Dr Irene Scheimberg (London's Bart's Hospital) and Dr Marta Cohen (Sheffield Children's Hospital) found that bleeding, swelling and oxygen deprivation to the brain can occur without violent shaking.  The study found that the symptoms of Shaken Baby Syndrome can happen in babies even before they are taken home from hospital.

Dr. Scheimberg warns that when there "is no evidence of physical abuse (apart from the triad of SBS sypmtoms) we may be sending to jail parents who lost their children through no fault of their own."  The doctor went on to state, "As scientists it is our duty to be cautious when we see the triad and to take each case on its merits. We owe it to children and their families."

The doctors looked at 25 babies who had died shortly before delivery and 30 newborns who had brain hemorrhages and found similar damage to the brains of all the babies.  The study concluded that the symptoms are common in infants and could be caused by a traumatic birth or other conditions. 

There were two groups of children who presented with symptoms similar to SBS - one group had bleeding in the brain caused by normal vaginal delivery and went on to lead normal lives and the other group who also presented with sign of SBS at birth, but did not get well, and whose bleeding continued and actually got worse.  Dr. Scheimberg said, "These are the children who the courts suspect have been harmed by their parents (or caregivers)."

The evidence of their study could now be used in a number of appeals in cases where caregivers or parents were prosecuted and jailed for killing infants by shaking them and could finally exonerate Louise Woodward, who many believe she did shake baby Matthew until his brain started to bleed.

The "triad" of symptoms known as Shaken Baby Syndrome was used by the prosecution in the 1998 U.S. trial of British au pair Louise Woodward, who was found guilty of the second-degree murder of eight-month-old Matthew Eappen in October 1997.  She was sentenced to a minimum of 15 years to life in prison but the judge overruled that decision and reduced her conviction to involuntary manslaughter.  Her sentence was then reduced to time served (279 days) and she was released as a free woman.

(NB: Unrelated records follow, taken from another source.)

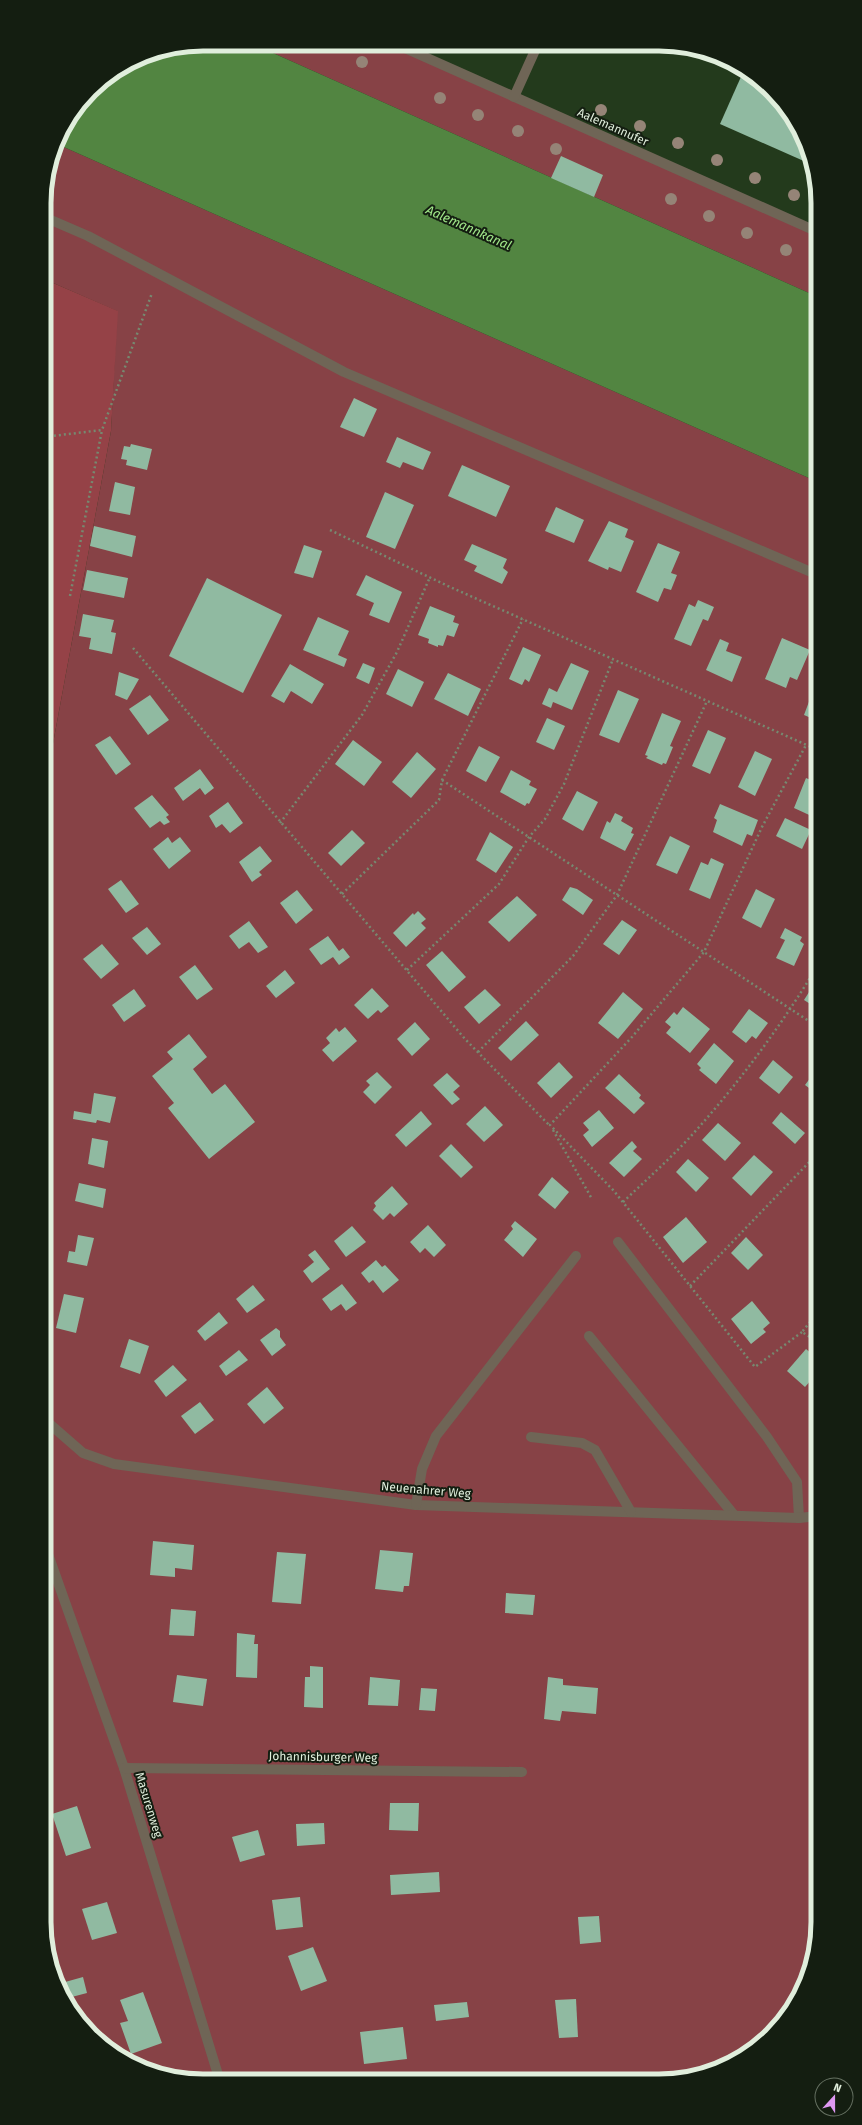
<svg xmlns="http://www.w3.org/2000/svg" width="862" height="2125" font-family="'Fira Sans',sans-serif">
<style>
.green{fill:#874246}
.forest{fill:#954247}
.water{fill:#528541}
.building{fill:#90baa1}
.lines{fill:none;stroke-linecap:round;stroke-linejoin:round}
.path{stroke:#768970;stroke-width:2.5;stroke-dasharray:2 3;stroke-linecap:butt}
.minor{stroke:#6f6556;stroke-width:10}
.tree{fill:#958477}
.labels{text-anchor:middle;stroke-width:4;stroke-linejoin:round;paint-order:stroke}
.street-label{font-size:12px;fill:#e0eedc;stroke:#141e11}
.water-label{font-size:13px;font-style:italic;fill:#a0e689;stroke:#141e11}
.rim{fill:none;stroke:#e0eedc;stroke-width:5}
</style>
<rect width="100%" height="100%" fill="#233a1c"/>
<g class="green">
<path d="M253,44L398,45L818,232V297Z"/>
<path d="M57,144L818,482V1932L806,1983L779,2027L747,2054L700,2076L659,2081L172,2078L132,2064L98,2041L65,2002L49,1963L44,1922V792L111,431L117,311L44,279V192Z"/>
</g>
<path class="forest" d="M44,279L118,311L111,431L44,792Z"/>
<path class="water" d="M203,44H253L818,297V482L57,144L61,132L98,84L142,56Z"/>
<g class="building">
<path d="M744,70L764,84L797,123L809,154L806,162L720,124Z"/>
<path d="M561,156L603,175L594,197L551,178Z"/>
<path d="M354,398L377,409L364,437L340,427Z"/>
<path d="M397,437L431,452L423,470L403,462L400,468L386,462Z"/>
<path d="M131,444L152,449L147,470L126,465L127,460L121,459L124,446L130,447Z"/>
<path d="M462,465L510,486L496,517L448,496Z"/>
<path d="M115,482L135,487L130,515L109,511Z"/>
<path d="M385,492L414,505L395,549L366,537Z"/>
<path d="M556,507L584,520L574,543L545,531Z"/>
<path d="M609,521L628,529L625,537L634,541L621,572L609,567L608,570L588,561Z"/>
<path d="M94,526L136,536L132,557L90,546Z"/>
<path d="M658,543L680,552L671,573L677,575L671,590L664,588L658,602L636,592Z"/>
<path d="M472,544L507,559L503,568L508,572L502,584L474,571L477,566L464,560Z"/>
<path d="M304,545L322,551L313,578L294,573Z"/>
<path d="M87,570L128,578L124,598L83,590Z"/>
<path d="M366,575L402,592L389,623L369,615L374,603L356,595Z"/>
<path d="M207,578L282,615L243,693L169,656Z"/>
<path d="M698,600L714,607L708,621L703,619L691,646L674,639L689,604L695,607Z"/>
<path d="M430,606L455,616L453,622L459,624L454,637L447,635L443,646L438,645V647L428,643L429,639L418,635Z"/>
<path d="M83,614L114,620L111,632L116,633L112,654L89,649L91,638L79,636Z"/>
<path d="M318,617L349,631L338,655L347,659L344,667L303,650Z"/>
<path d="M782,638L810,650L797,680L790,677L786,688L765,679Z"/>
<path d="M720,639L729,643L726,651L742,657L732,682L706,670Z"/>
<path d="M523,647L541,655L529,682L525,679L522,685L509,679Z"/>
<path d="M363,663L375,668L369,684L356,678Z"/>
<path d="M571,663L589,671L572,710L553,702L551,708L542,704L549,688L557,692Z"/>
<path d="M290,664L324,684L312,704L291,691L284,703L271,696Z"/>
<path d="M398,669L424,682L412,707L386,694Z"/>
<path d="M119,672L139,679L127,700L115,695Z"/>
<path d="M448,673L481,689L468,716L434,699Z"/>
<path d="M618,690L639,699L619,743L599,735Z"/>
<path d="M150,695L169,720L148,735L129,709Z"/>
<path d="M810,699L818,702V729L809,725L811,718L804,715Z"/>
<path d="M662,713L681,721L670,746L673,747L666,764L663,763L662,765L646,758L648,756L645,755Z"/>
<path d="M547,718L565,726L554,750L536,742Z"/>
<path d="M708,730L726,738L710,774L692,766Z"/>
<path d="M110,736L131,764L116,775L95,745Z"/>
<path d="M353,740L382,762L364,786L335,764Z"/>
<path d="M479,746L500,757L486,782L466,771Z"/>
<path d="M755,751L772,759L755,796L738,787Z"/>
<path d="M417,752L436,769L411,798L392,782Z"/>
<path d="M200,769L214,788L205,795L200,788L183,801L174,788Z"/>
<path d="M511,770L531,781L529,785L537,789L529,804L527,803L525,806L500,792Z"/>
<path d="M806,778L818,783V819L794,808Z"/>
<path d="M577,791L598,802L583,831L562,819Z"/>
<path d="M152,795L169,815L166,817L170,822L164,825L160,821L150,828L134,808Z"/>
<path d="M228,802L243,823L230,833L222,824L216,828L209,816Z"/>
<path d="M720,804L758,820L752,836L747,834L742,846L713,832L717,820L714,818Z"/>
<path d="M615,813L623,817L621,821L633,828L631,833L634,834L625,851L600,838L607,821L610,823Z"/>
<path d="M785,818L811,830L802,849L776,836Z"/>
<path d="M352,830L365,843L341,866L328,853Z"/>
<path d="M490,832L513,847L496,873L476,860Z"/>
<path d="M670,836L690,846L677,874L656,865Z"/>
<path d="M168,837L172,843L180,837L191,851L169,869L153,849Z"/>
<path d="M260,846L272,861L259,872L262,875L252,882L239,862Z"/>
<path d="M711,858L724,864L710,899L689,890L701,862L708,865Z"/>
<path d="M44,870L48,872L44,879Z"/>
<path d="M121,880L139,904L126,913L108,889Z"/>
<path d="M570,887L577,889L593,900L583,915L562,900Z"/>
<path d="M756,889L775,899L761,928L742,918Z"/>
<path d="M297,890L313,910L296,924L280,903Z"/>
<path d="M517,896L537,915L509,942L488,922Z"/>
<path d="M418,911L426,919L421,923L426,928L406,947L393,933L413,913L414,915Z"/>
<path d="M622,920L637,930L619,955L603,944Z"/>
<path d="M249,921L268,947L258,953L249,942L239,949L229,936Z"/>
<path d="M147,927L161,944L147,955L132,938Z"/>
<path d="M785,928L802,937L800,941L804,944L794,966L776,958L785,940L780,938Z"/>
<path d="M328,936L339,951L343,948L350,957L339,965L333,957L321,965L309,949Z"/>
<path d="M102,944L119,964L101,979L83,959Z"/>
<path d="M442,951L466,977L449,992L426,965Z"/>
<path d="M195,965L213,989L197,1000L179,977Z"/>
<path d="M285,970L295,983L276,998L266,986Z"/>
<path d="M818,978V1009L804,1000Z"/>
<path d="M372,988L389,1006L381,1013L378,1010L368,1019L354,1005Z"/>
<path d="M134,989L146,1006L124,1022L112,1005Z"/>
<path d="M485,989L501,1005L479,1024L464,1007Z"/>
<path d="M623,992L643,1009L618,1039L598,1023Z"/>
<path d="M683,1007L710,1029L690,1053L666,1033L671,1027L665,1022L674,1012L677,1015Z"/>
<path d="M749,1009L768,1023L756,1039L752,1036L746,1043L732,1032Z"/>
<path d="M526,1021L539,1035L511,1061L498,1048Z"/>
<path d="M415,1022L430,1039L412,1056L397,1039Z"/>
<path d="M345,1027L357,1041L333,1062L322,1050L330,1043L326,1038L336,1028L339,1032Z"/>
<path d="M189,1034L207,1057L193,1069L212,1094L225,1084L255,1122L209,1159L168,1108L174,1103L152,1076L173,1059L167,1052Z"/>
<path d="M714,1043L734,1061L716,1084L699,1070L701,1068L697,1064Z"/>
<path d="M773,1060L793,1077L779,1094L759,1078Z"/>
<path d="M559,1062L573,1077L551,1098L537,1083Z"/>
<path d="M817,1069L818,1090L815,1088L813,1091L805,1085Z"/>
<path d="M377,1072L392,1087L375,1104L363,1092L370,1085L366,1081Z"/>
<path d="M447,1073L460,1086L453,1092L460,1099L452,1105L433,1085Z"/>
<path d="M619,1074L641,1095L639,1098L645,1103L634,1114L605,1088Z"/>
<path d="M94,1093L116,1097L110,1123L97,1120L96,1123L73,1119L74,1111L91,1114Z"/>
<path d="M485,1106L503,1125L484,1142L466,1124Z"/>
<path d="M599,1110L614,1128L592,1147L583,1135L589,1130L583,1123Z"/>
<path d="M421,1111L432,1124L406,1147L395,1135Z"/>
<path d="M781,1112L805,1133L795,1144L772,1123Z"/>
<path d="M718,1123L741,1143L725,1161L702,1140Z"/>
<path d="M92,1138L108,1141L104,1168L88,1164Z"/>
<path d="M632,1141L637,1147L633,1151L642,1159L624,1177L609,1163Z"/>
<path d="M451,1144L473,1167L461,1178L439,1156Z"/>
<path d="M754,1155L773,1172L751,1196L732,1178Z"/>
<path d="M688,1159L709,1178L696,1192L676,1172Z"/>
<path d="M552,1177L569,1192L555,1209L538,1195Z"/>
<path d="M79,1183L106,1189L103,1208L75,1201Z"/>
<path d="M392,1186L408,1204L394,1217L390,1213L383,1220L373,1210L376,1206L374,1203Z"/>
<path d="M686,1217L707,1242L683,1263L663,1237Z"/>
<path d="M515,1221L537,1239L523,1257L504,1240L513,1229L511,1226Z"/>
<path d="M428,1225L446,1245L434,1257L425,1248L420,1253L410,1242Z"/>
<path d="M352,1226L366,1242L346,1257L334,1241Z"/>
<path d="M78,1235L94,1238L87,1266L67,1262L69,1251L75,1252Z"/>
<path d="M746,1237L763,1255L748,1270L731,1253Z"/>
<path d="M315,1250L330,1269L312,1283L303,1271L314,1262L308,1255Z"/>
<path d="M376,1260L382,1267L385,1265L399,1280L383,1293L373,1280L369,1283L361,1273Z"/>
<path d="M342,1284L357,1303L346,1311L341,1304L331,1311L322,1299Z"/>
<path d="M253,1285L265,1300L247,1313L236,1299Z"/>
<path d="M64,1294L84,1298L76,1333L56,1328Z"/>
<path d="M752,1301L770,1323L763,1329L766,1332L751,1344L731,1319Z"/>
<path d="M219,1312L228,1323L205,1341L197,1331Z"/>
<path d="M276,1328L280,1331V1337L286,1345L272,1356L260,1340Z"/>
<path d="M129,1339L149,1346L140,1374L120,1367Z"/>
<path d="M806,1349L818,1359V1372L805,1387L787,1371Z"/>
<path d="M239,1350L248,1360L226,1376L219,1366Z"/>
<path d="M173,1365L187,1380L166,1397L154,1381Z"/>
<path d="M267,1387L284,1408L264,1424L247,1404Z"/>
<path d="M200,1402L214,1420L195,1434L181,1416Z"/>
<path d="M153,1541L194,1545L192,1570L175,1568V1577L150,1575Z"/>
<path d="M380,1550L413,1553L409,1586H404L403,1592L375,1589Z"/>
<path d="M277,1552L306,1554L301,1604L272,1602Z"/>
<path d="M506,1593L535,1595L533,1615L505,1613Z"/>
<path d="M171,1609L196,1611L194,1636L169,1635Z"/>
<path d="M237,1633L255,1635L254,1644H258L257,1678L236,1677Z"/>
<path d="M310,1666L323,1667V1708L304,1707L305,1677H310Z"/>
<path d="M177,1675L207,1679L203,1706L173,1702Z"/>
<path d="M370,1677L400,1680L398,1706L368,1705Z"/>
<path d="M548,1677L563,1679V1685L598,1688L596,1714L562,1711L560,1721L544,1719Z"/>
<path d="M421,1688L437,1689L435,1711L419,1710Z"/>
<path d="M44,1716L52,1737L44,1739Z"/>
<path d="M390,1803H419L418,1831L389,1830Z"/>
<path d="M77,1806L91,1848L66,1856L52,1814Z"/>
<path d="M324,1823L325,1844L297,1846L296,1824Z"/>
<path d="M258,1830L265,1855L240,1862L232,1837Z"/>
<path d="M439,1872L440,1892L391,1895L390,1875Z"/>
<path d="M300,1897L303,1927L276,1930L272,1900Z"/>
<path d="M107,1902L117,1933L92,1940L82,1909Z"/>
<path d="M599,1916L601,1942L580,1944L578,1917Z"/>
<path d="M313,1947L327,1981L301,1991L288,1956Z"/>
<path d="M52,1958L54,1973L49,1959Z"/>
<path d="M83,1977L87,1993L64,1999L58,1984Z"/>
<path d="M143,1992L162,2043L131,2054L120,2023L128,2021L120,2000Z"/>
<path d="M576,1999L578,2037L559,2038L555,2000Z"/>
<path d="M467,2002L469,2017L436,2021L434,2005Z"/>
<path d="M403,2027L407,2059L364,2064L360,2032Z"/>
</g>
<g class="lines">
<g class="path">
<path d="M811,170L813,165"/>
<path d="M44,437L102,430L152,293"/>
<path d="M330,530L450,587L818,750"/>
<path d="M70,596L102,430"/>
<path d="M133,648L465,1039L550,1126"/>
<path d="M442,780L818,1027"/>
<path d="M280,823L362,715L397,652L430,577"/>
<path d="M342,894L439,800L442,780L523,619"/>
<path d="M407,970L499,884L529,837L545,819L564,784L613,659"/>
<path d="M478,1052L573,956L617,895L707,701"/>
<path d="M553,1130L592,1199"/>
<path d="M623,1202C646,1180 670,1159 691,1136C739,1083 781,1026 818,965"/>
<path d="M690,1286L818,1153"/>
<path d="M802,1332L755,1367L614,1191L550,1125L632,1037L704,952L762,827L806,745"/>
<path d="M818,1342L802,1332L818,1312"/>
</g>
<g class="minor">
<path d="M398,45L818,232"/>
<path d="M514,97L537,46"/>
<path d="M44,217L88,236L344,372L818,575"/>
<path d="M618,1242L767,1437L797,1482L799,1518"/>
<path d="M589,1336L734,1515"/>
<path d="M44,1419L83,1453L114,1464L416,1505L799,1518L818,1516"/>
<path d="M531,1437L582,1443L595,1450L631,1512"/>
<path d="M416,1505L422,1469L436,1436L576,1256"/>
<path d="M44,1543L124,1768L219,2078"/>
<path d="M124,1768L522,1772"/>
</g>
</g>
<g class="tree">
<circle cx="362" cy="62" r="6"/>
<circle cx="440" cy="98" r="6"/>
<circle cx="601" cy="110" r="6"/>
<circle cx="478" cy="115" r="6"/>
<circle cx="640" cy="126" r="6"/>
<circle cx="518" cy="131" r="6"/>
<circle cx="678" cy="143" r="6"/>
<circle cx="556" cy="149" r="6"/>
<circle cx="717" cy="160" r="6"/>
<circle cx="755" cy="178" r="6"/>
<circle cx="794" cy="195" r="6"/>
<circle cx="671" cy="199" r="6"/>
<circle cx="709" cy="216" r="6"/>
<circle cx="747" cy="233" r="6"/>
<circle cx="786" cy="250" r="6"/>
</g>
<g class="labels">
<g class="street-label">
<text transform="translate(613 127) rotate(24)" y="4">Aalemannufer</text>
<text transform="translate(426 1490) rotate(5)" y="4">Neuenahrer Weg</text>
<text transform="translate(323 1757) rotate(1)" y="4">Johannisburger Weg</text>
<text transform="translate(149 1805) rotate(73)" y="4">Masurenweg</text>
</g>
<g class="water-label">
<text transform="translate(469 227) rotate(24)" y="5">Aalemannkanal</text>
</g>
</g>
<path d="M0 0H862V2125H0ZM203 51H659A152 152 0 0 1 811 203V1922A152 152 0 0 1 659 2074H203A152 152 0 0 1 51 1922V203A152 152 0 0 1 203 51Z" fill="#141e11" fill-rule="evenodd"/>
<path class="rim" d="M203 51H659A152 152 0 0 1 811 203V1922A152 152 0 0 1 659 2074H203A152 152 0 0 1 51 1922V203A152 152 0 0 1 203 51Z"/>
<g transform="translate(834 2097) rotate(21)"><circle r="19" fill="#141e11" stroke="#667162"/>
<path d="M0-3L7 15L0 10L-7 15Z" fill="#de98f2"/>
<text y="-6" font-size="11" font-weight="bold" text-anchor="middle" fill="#e0eedc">N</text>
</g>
</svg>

In 2007,  Dr Patrick Barnes, the prosecution's star medical witness, reversed his medical opinion that convicted Woodward: he concluded that death (of Matthew Eappen) could have been caused by an old injury, as argued by the defense.  In a scientific paper he states: "The science we have today could, in fact, have exonerated Louise. There is certainly, in retrospect, reasonable doubt."

There are about 200 cases of Shaken Baby Syndrome diagnosed in Britain every year and an estimated 1,200 to 1,400 cases diagnosed every year in the United States (data from the National Center on Shaken Baby Syndrome).  Many of the childcare givers and mothers who are accused in these cases protest their innocence and deny they did anything harmful to the babies left in their care. 

A U.S. physician, Harold E Buttram, notes that many cases of brain hemorrhages are dependent on the strength of the smallest blood vessels at birth, which can be affected by different conditions.  He also warns,  "Among the many adversities and difficulties facing the American family today, there is a relatively new and growing hazard in which a parent or caretaker may be falsely accused of murdering or injuring an infant by the shaken baby syndrome, when the true cause of death or injury arises from other sources. Very tragically, child abuse does occur and deserves appropriate punishment. However, it is equally tragic when a family, already grieving from the death of their infant, finds a father or mother unjustly accused, convicted, and imprisoned for murder of the infant, a murder of which he or she is innocent." 

He explains, "In fact, an infant can die with extensive retinal hemorrhages, a blood clot under the capsule of the brain, extensive bruises, broken bones and sores that will not heal, due to Barlow's disease, without having been subjected to anything but the tenderest of loving care."